Systems – LST

The OSS Foundation is focused on facilitating research and solution development pertaining to multidisciplinary work in key areas of human endeavor that pertain to our sustainable capacity, and the living systems of Earth.

Living Systems Theory is a means of identifying system components within systems. From that it becomes easier to identify needs within the system based on the health of the interactions between subsystems.


The 20 Critical Subsystems of a Living System (Dr.
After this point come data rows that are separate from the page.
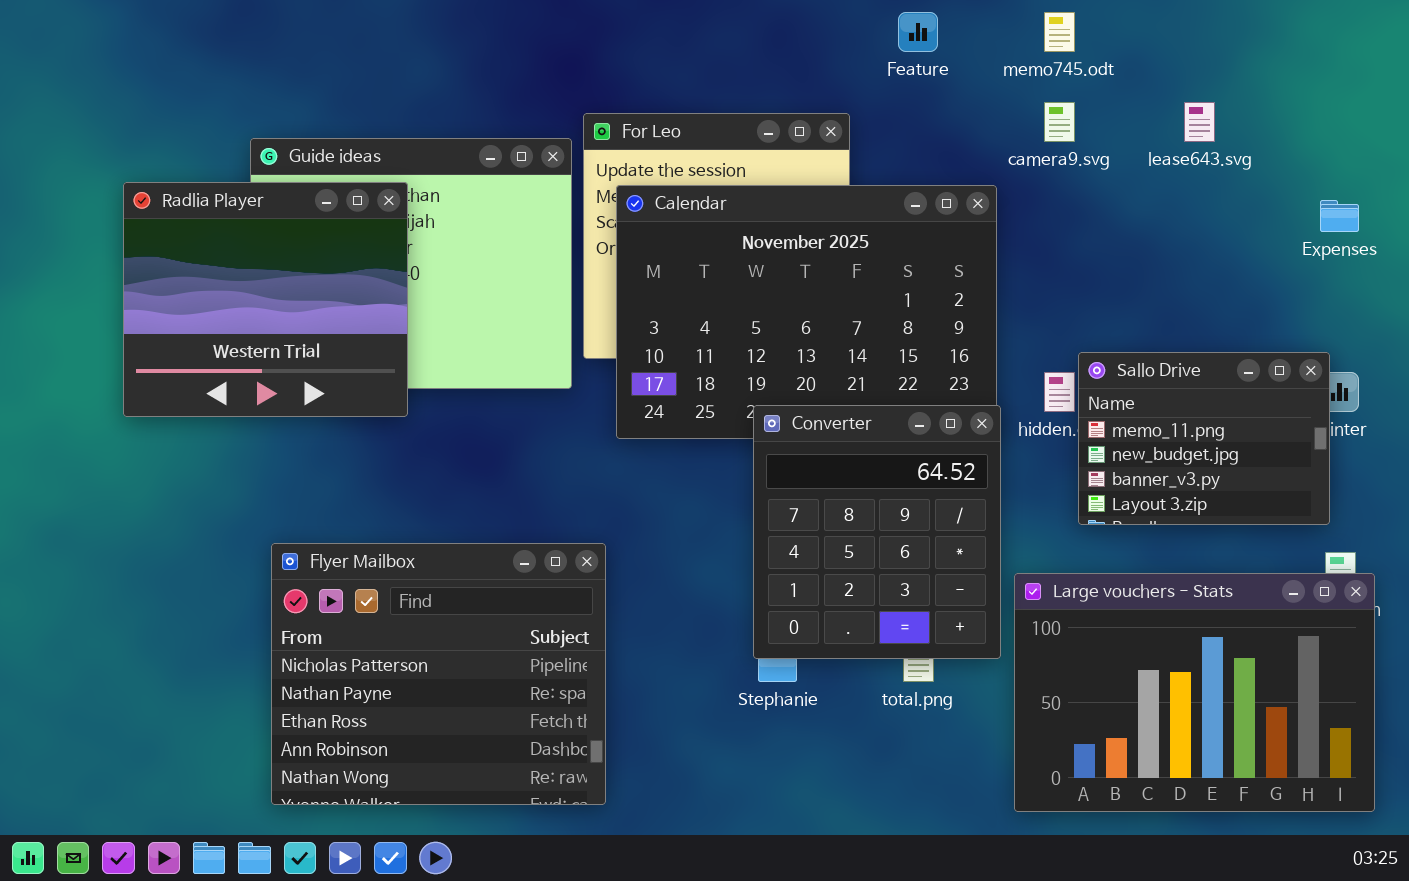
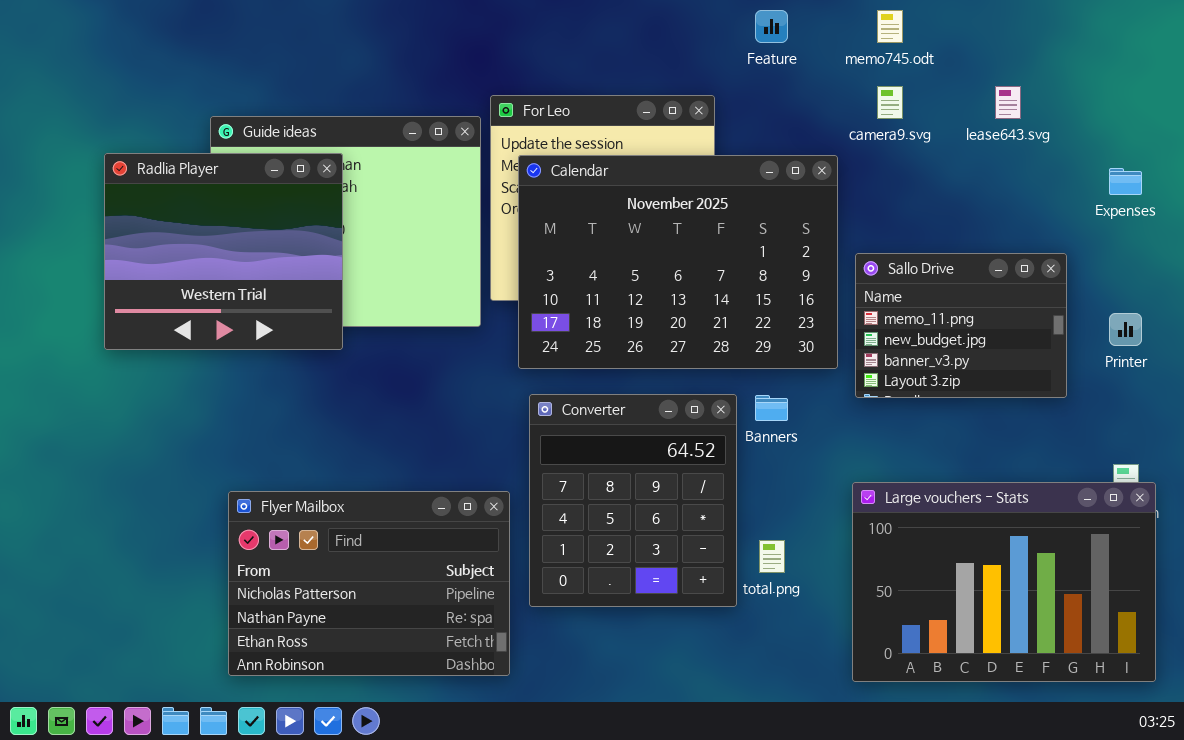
Sallo Drive: [1078,352,1330,525] -> [855,253,1067,398], moved
Converter: [753,405,1001,659] -> [529,394,737,607], moved
Flyer Mailbox: [271,543,606,805] -> [228,491,510,676], resized

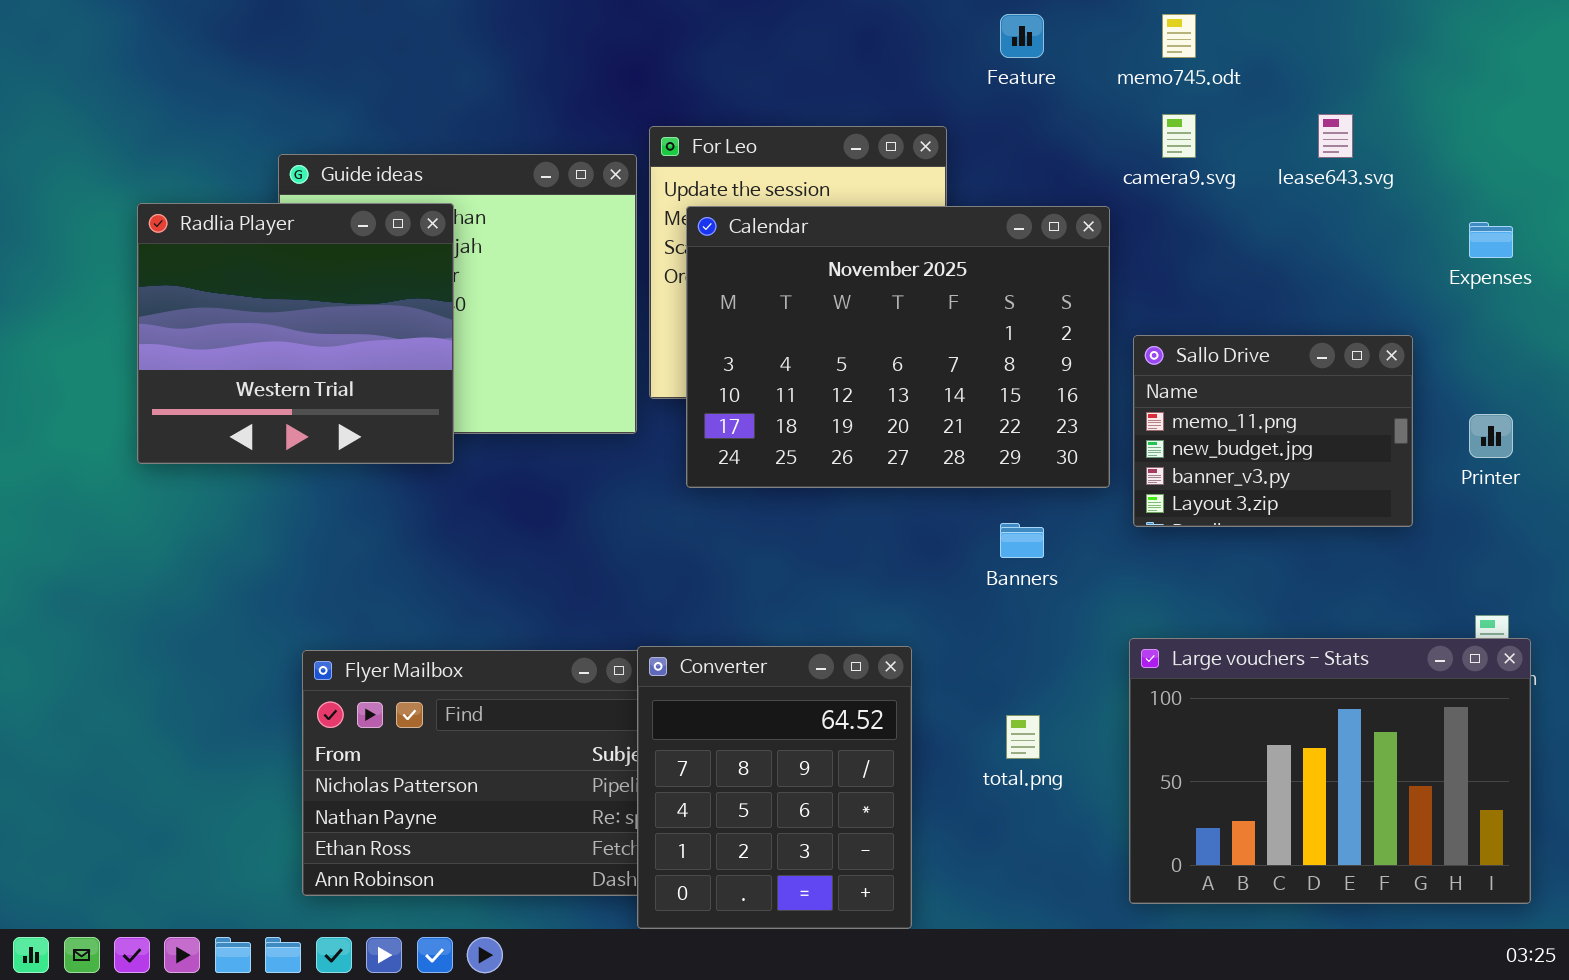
Converter: [529,394,737,607] -> [637,646,912,929], moved

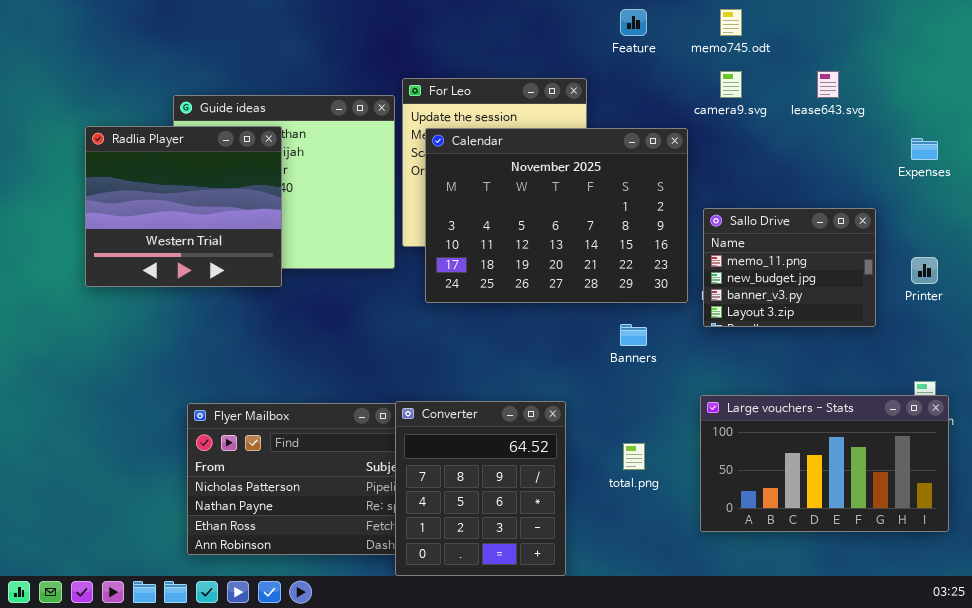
Large vouchers - Stats: [1129,638,1531,904] -> [700,395,949,532], resized

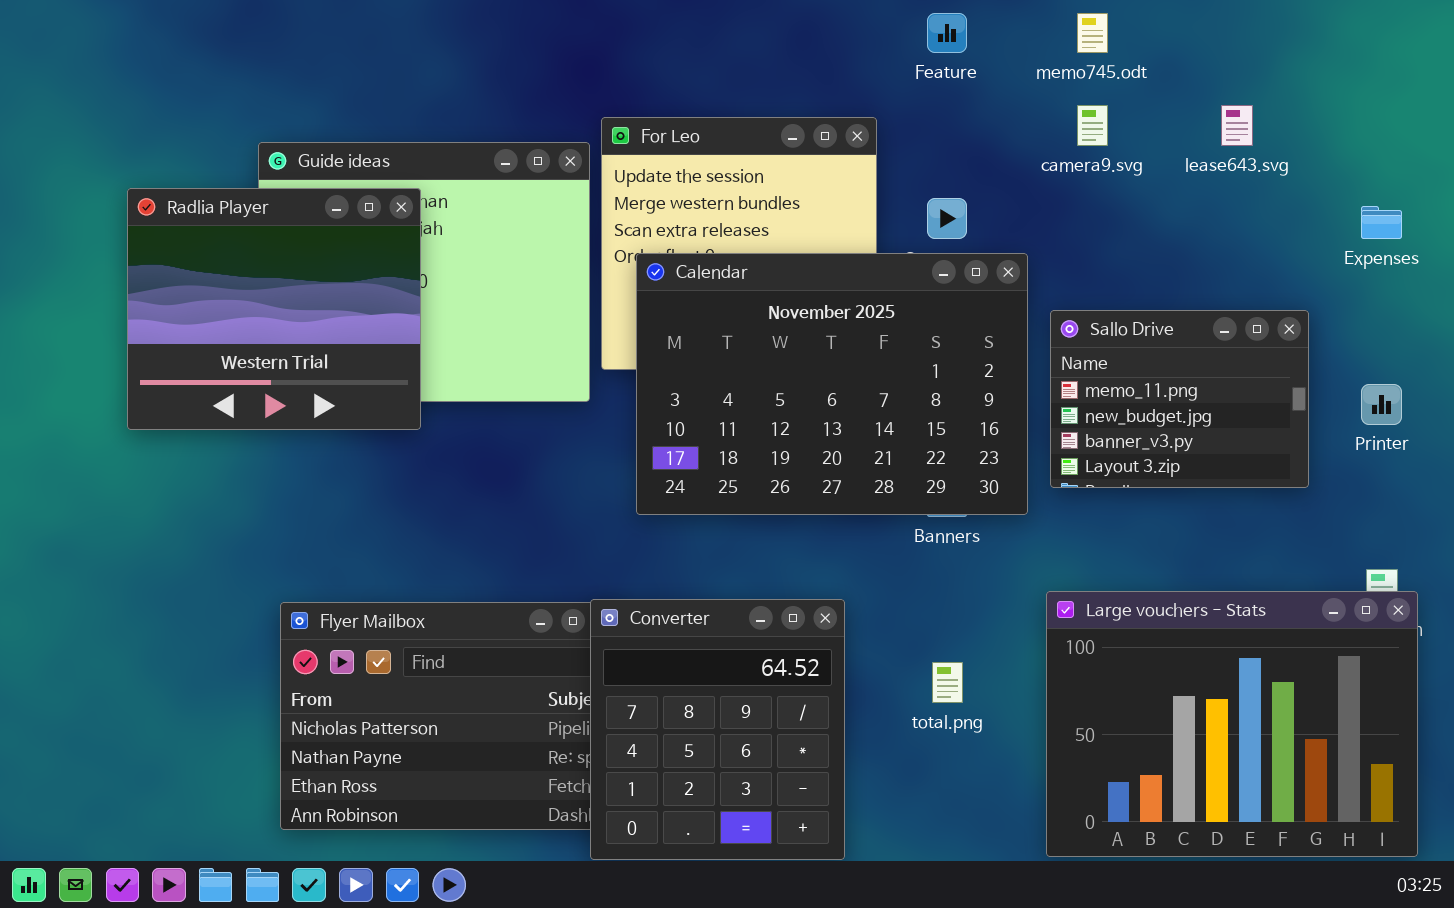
Calendar: [425,128,688,303] -> [636,253,1028,515], moved
Large vouchers - Stats: [700,395,949,532] -> [1046,591,1418,857], resized

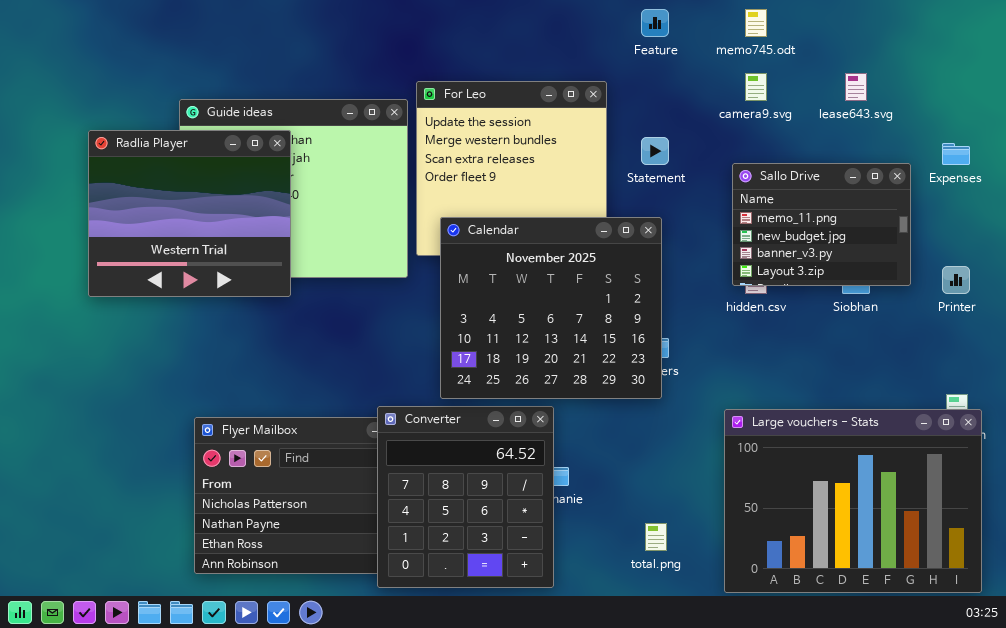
Calendar: [636,253,1028,515] -> [440,217,662,399], moved, resized
Sallo Drive: [1050,310,1309,488] -> [732,163,911,286], moved
Converter: [590,599,845,860] -> [377,406,554,588], moved
total.png: [932,662,963,703] -> [645,523,667,551], moved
James Grier Miller)


  • 1.    Reproducer, the subsystem which carries out the instructions in the genetic information or charter of a system and mobilizes matter and energy to produce one or more similar systems.
  • 2.    Boundary, the subsystem at the perimeter of a system that holds together the components which make up the system, protects them from environmental stresses, and excludes or permits entry to various sorts of matter-energy and information.


  • 3.    Ingestor, the subsystem which brings matter-energy across the system boundary from the environment.
  • 4.    Distributor, the subsystem which carries inputs from outside the system, or outputs from its subsystems around the system to each component.
  • 5.    Converter, the subsystem which changes certain inputs to the system into forms more useful for the special processes of that particular system.
  • 6.    Producer, the subsystem which forms stable associations that endure for significant periods among matter-energy inputs to the system or outputs from its converter, the material synthesized being for growth, damage repair, or replacement of components of the system, or for providing energy for moving or constituting the system’s outputs of products or information markers to its suprasystem.
  • 7.    Matter-energy storage, the subsystem which places matter or energy at some location in the system, retains it over time, and retrieves it.
  • 8.    Extruder, the subsystem which transmits matter-energy out of the system in the forms of products or wastes.
  • 9.    Motor, The subsystem which moves the system or parts of it in relation to part or all of its environment or moves components of its environment in relation to each other.
  • 10.    Supporter, the subsystem which maintains the proper spatial relationships among components of the system, so that they can interact without weighting each other down or crowding each other.


  • 11.    Input transducer, the sensory subsystem which brings markers bearing information into the system, changing them to other matter-energy forms suitable for transmission within it.
  • 12.    Internal transducer, the sensory subsystem which receives, from subsystems or components within the system, markers bearing information about significant alterations in those subsystems or components, changing them to other matter-energy forms of a sort which can be transmitted within it.
  • 13.    Channel and net, the subsystem composed of a single route in physical space or multiple interconnected routes over which markers bearing information are transmitted to all parts of the system.
  • 14.    Timer, the clock, set by information from the input transducer about states of the environment, which uses information about processes in the system to measure the passage of time, and transmits to the decider signals that facilitate coordination of the system’s processes in time.
  • 15.    Decoder, the subsystem which alters the code of information input to it through the input transducer or internal transducer into a “private” code that can be used internally by the system.
  • 16.    Associator, the subsystem which carries out the first stage of the learning process, forming enduring associations among items of information in the system.
  • 17.    Memory, the subsystem which carries out the second stage of the learning process, storing information in the system for different periods of time, and then retrieving it.
  • 18.    Decider, the executive subsystem which receives information inputs from all other subsystems and transmits to them outputs for guidance, coordination, and control of the system.
  • 19.    Encoder, the subsystem which alters the code of information input to it from other information processing subsystems, from a “private” code used internally by the system into a “public” code which can be interpreted by other systems in its environment.
  • 20.    Output transducer, the subsystem which puts out markers bearing information from the system, changing markers within the system into other matter-energy forms which can be transmitted over channels in the system’s environment.

Additional Concepts

  • System dynamics: interaction between systems and subsystems.
  • System States: measuring the health of a system in general terms.
  • General systems theory
  • Macro to micro to macro: chicken and the egg, quantum understanding of influences.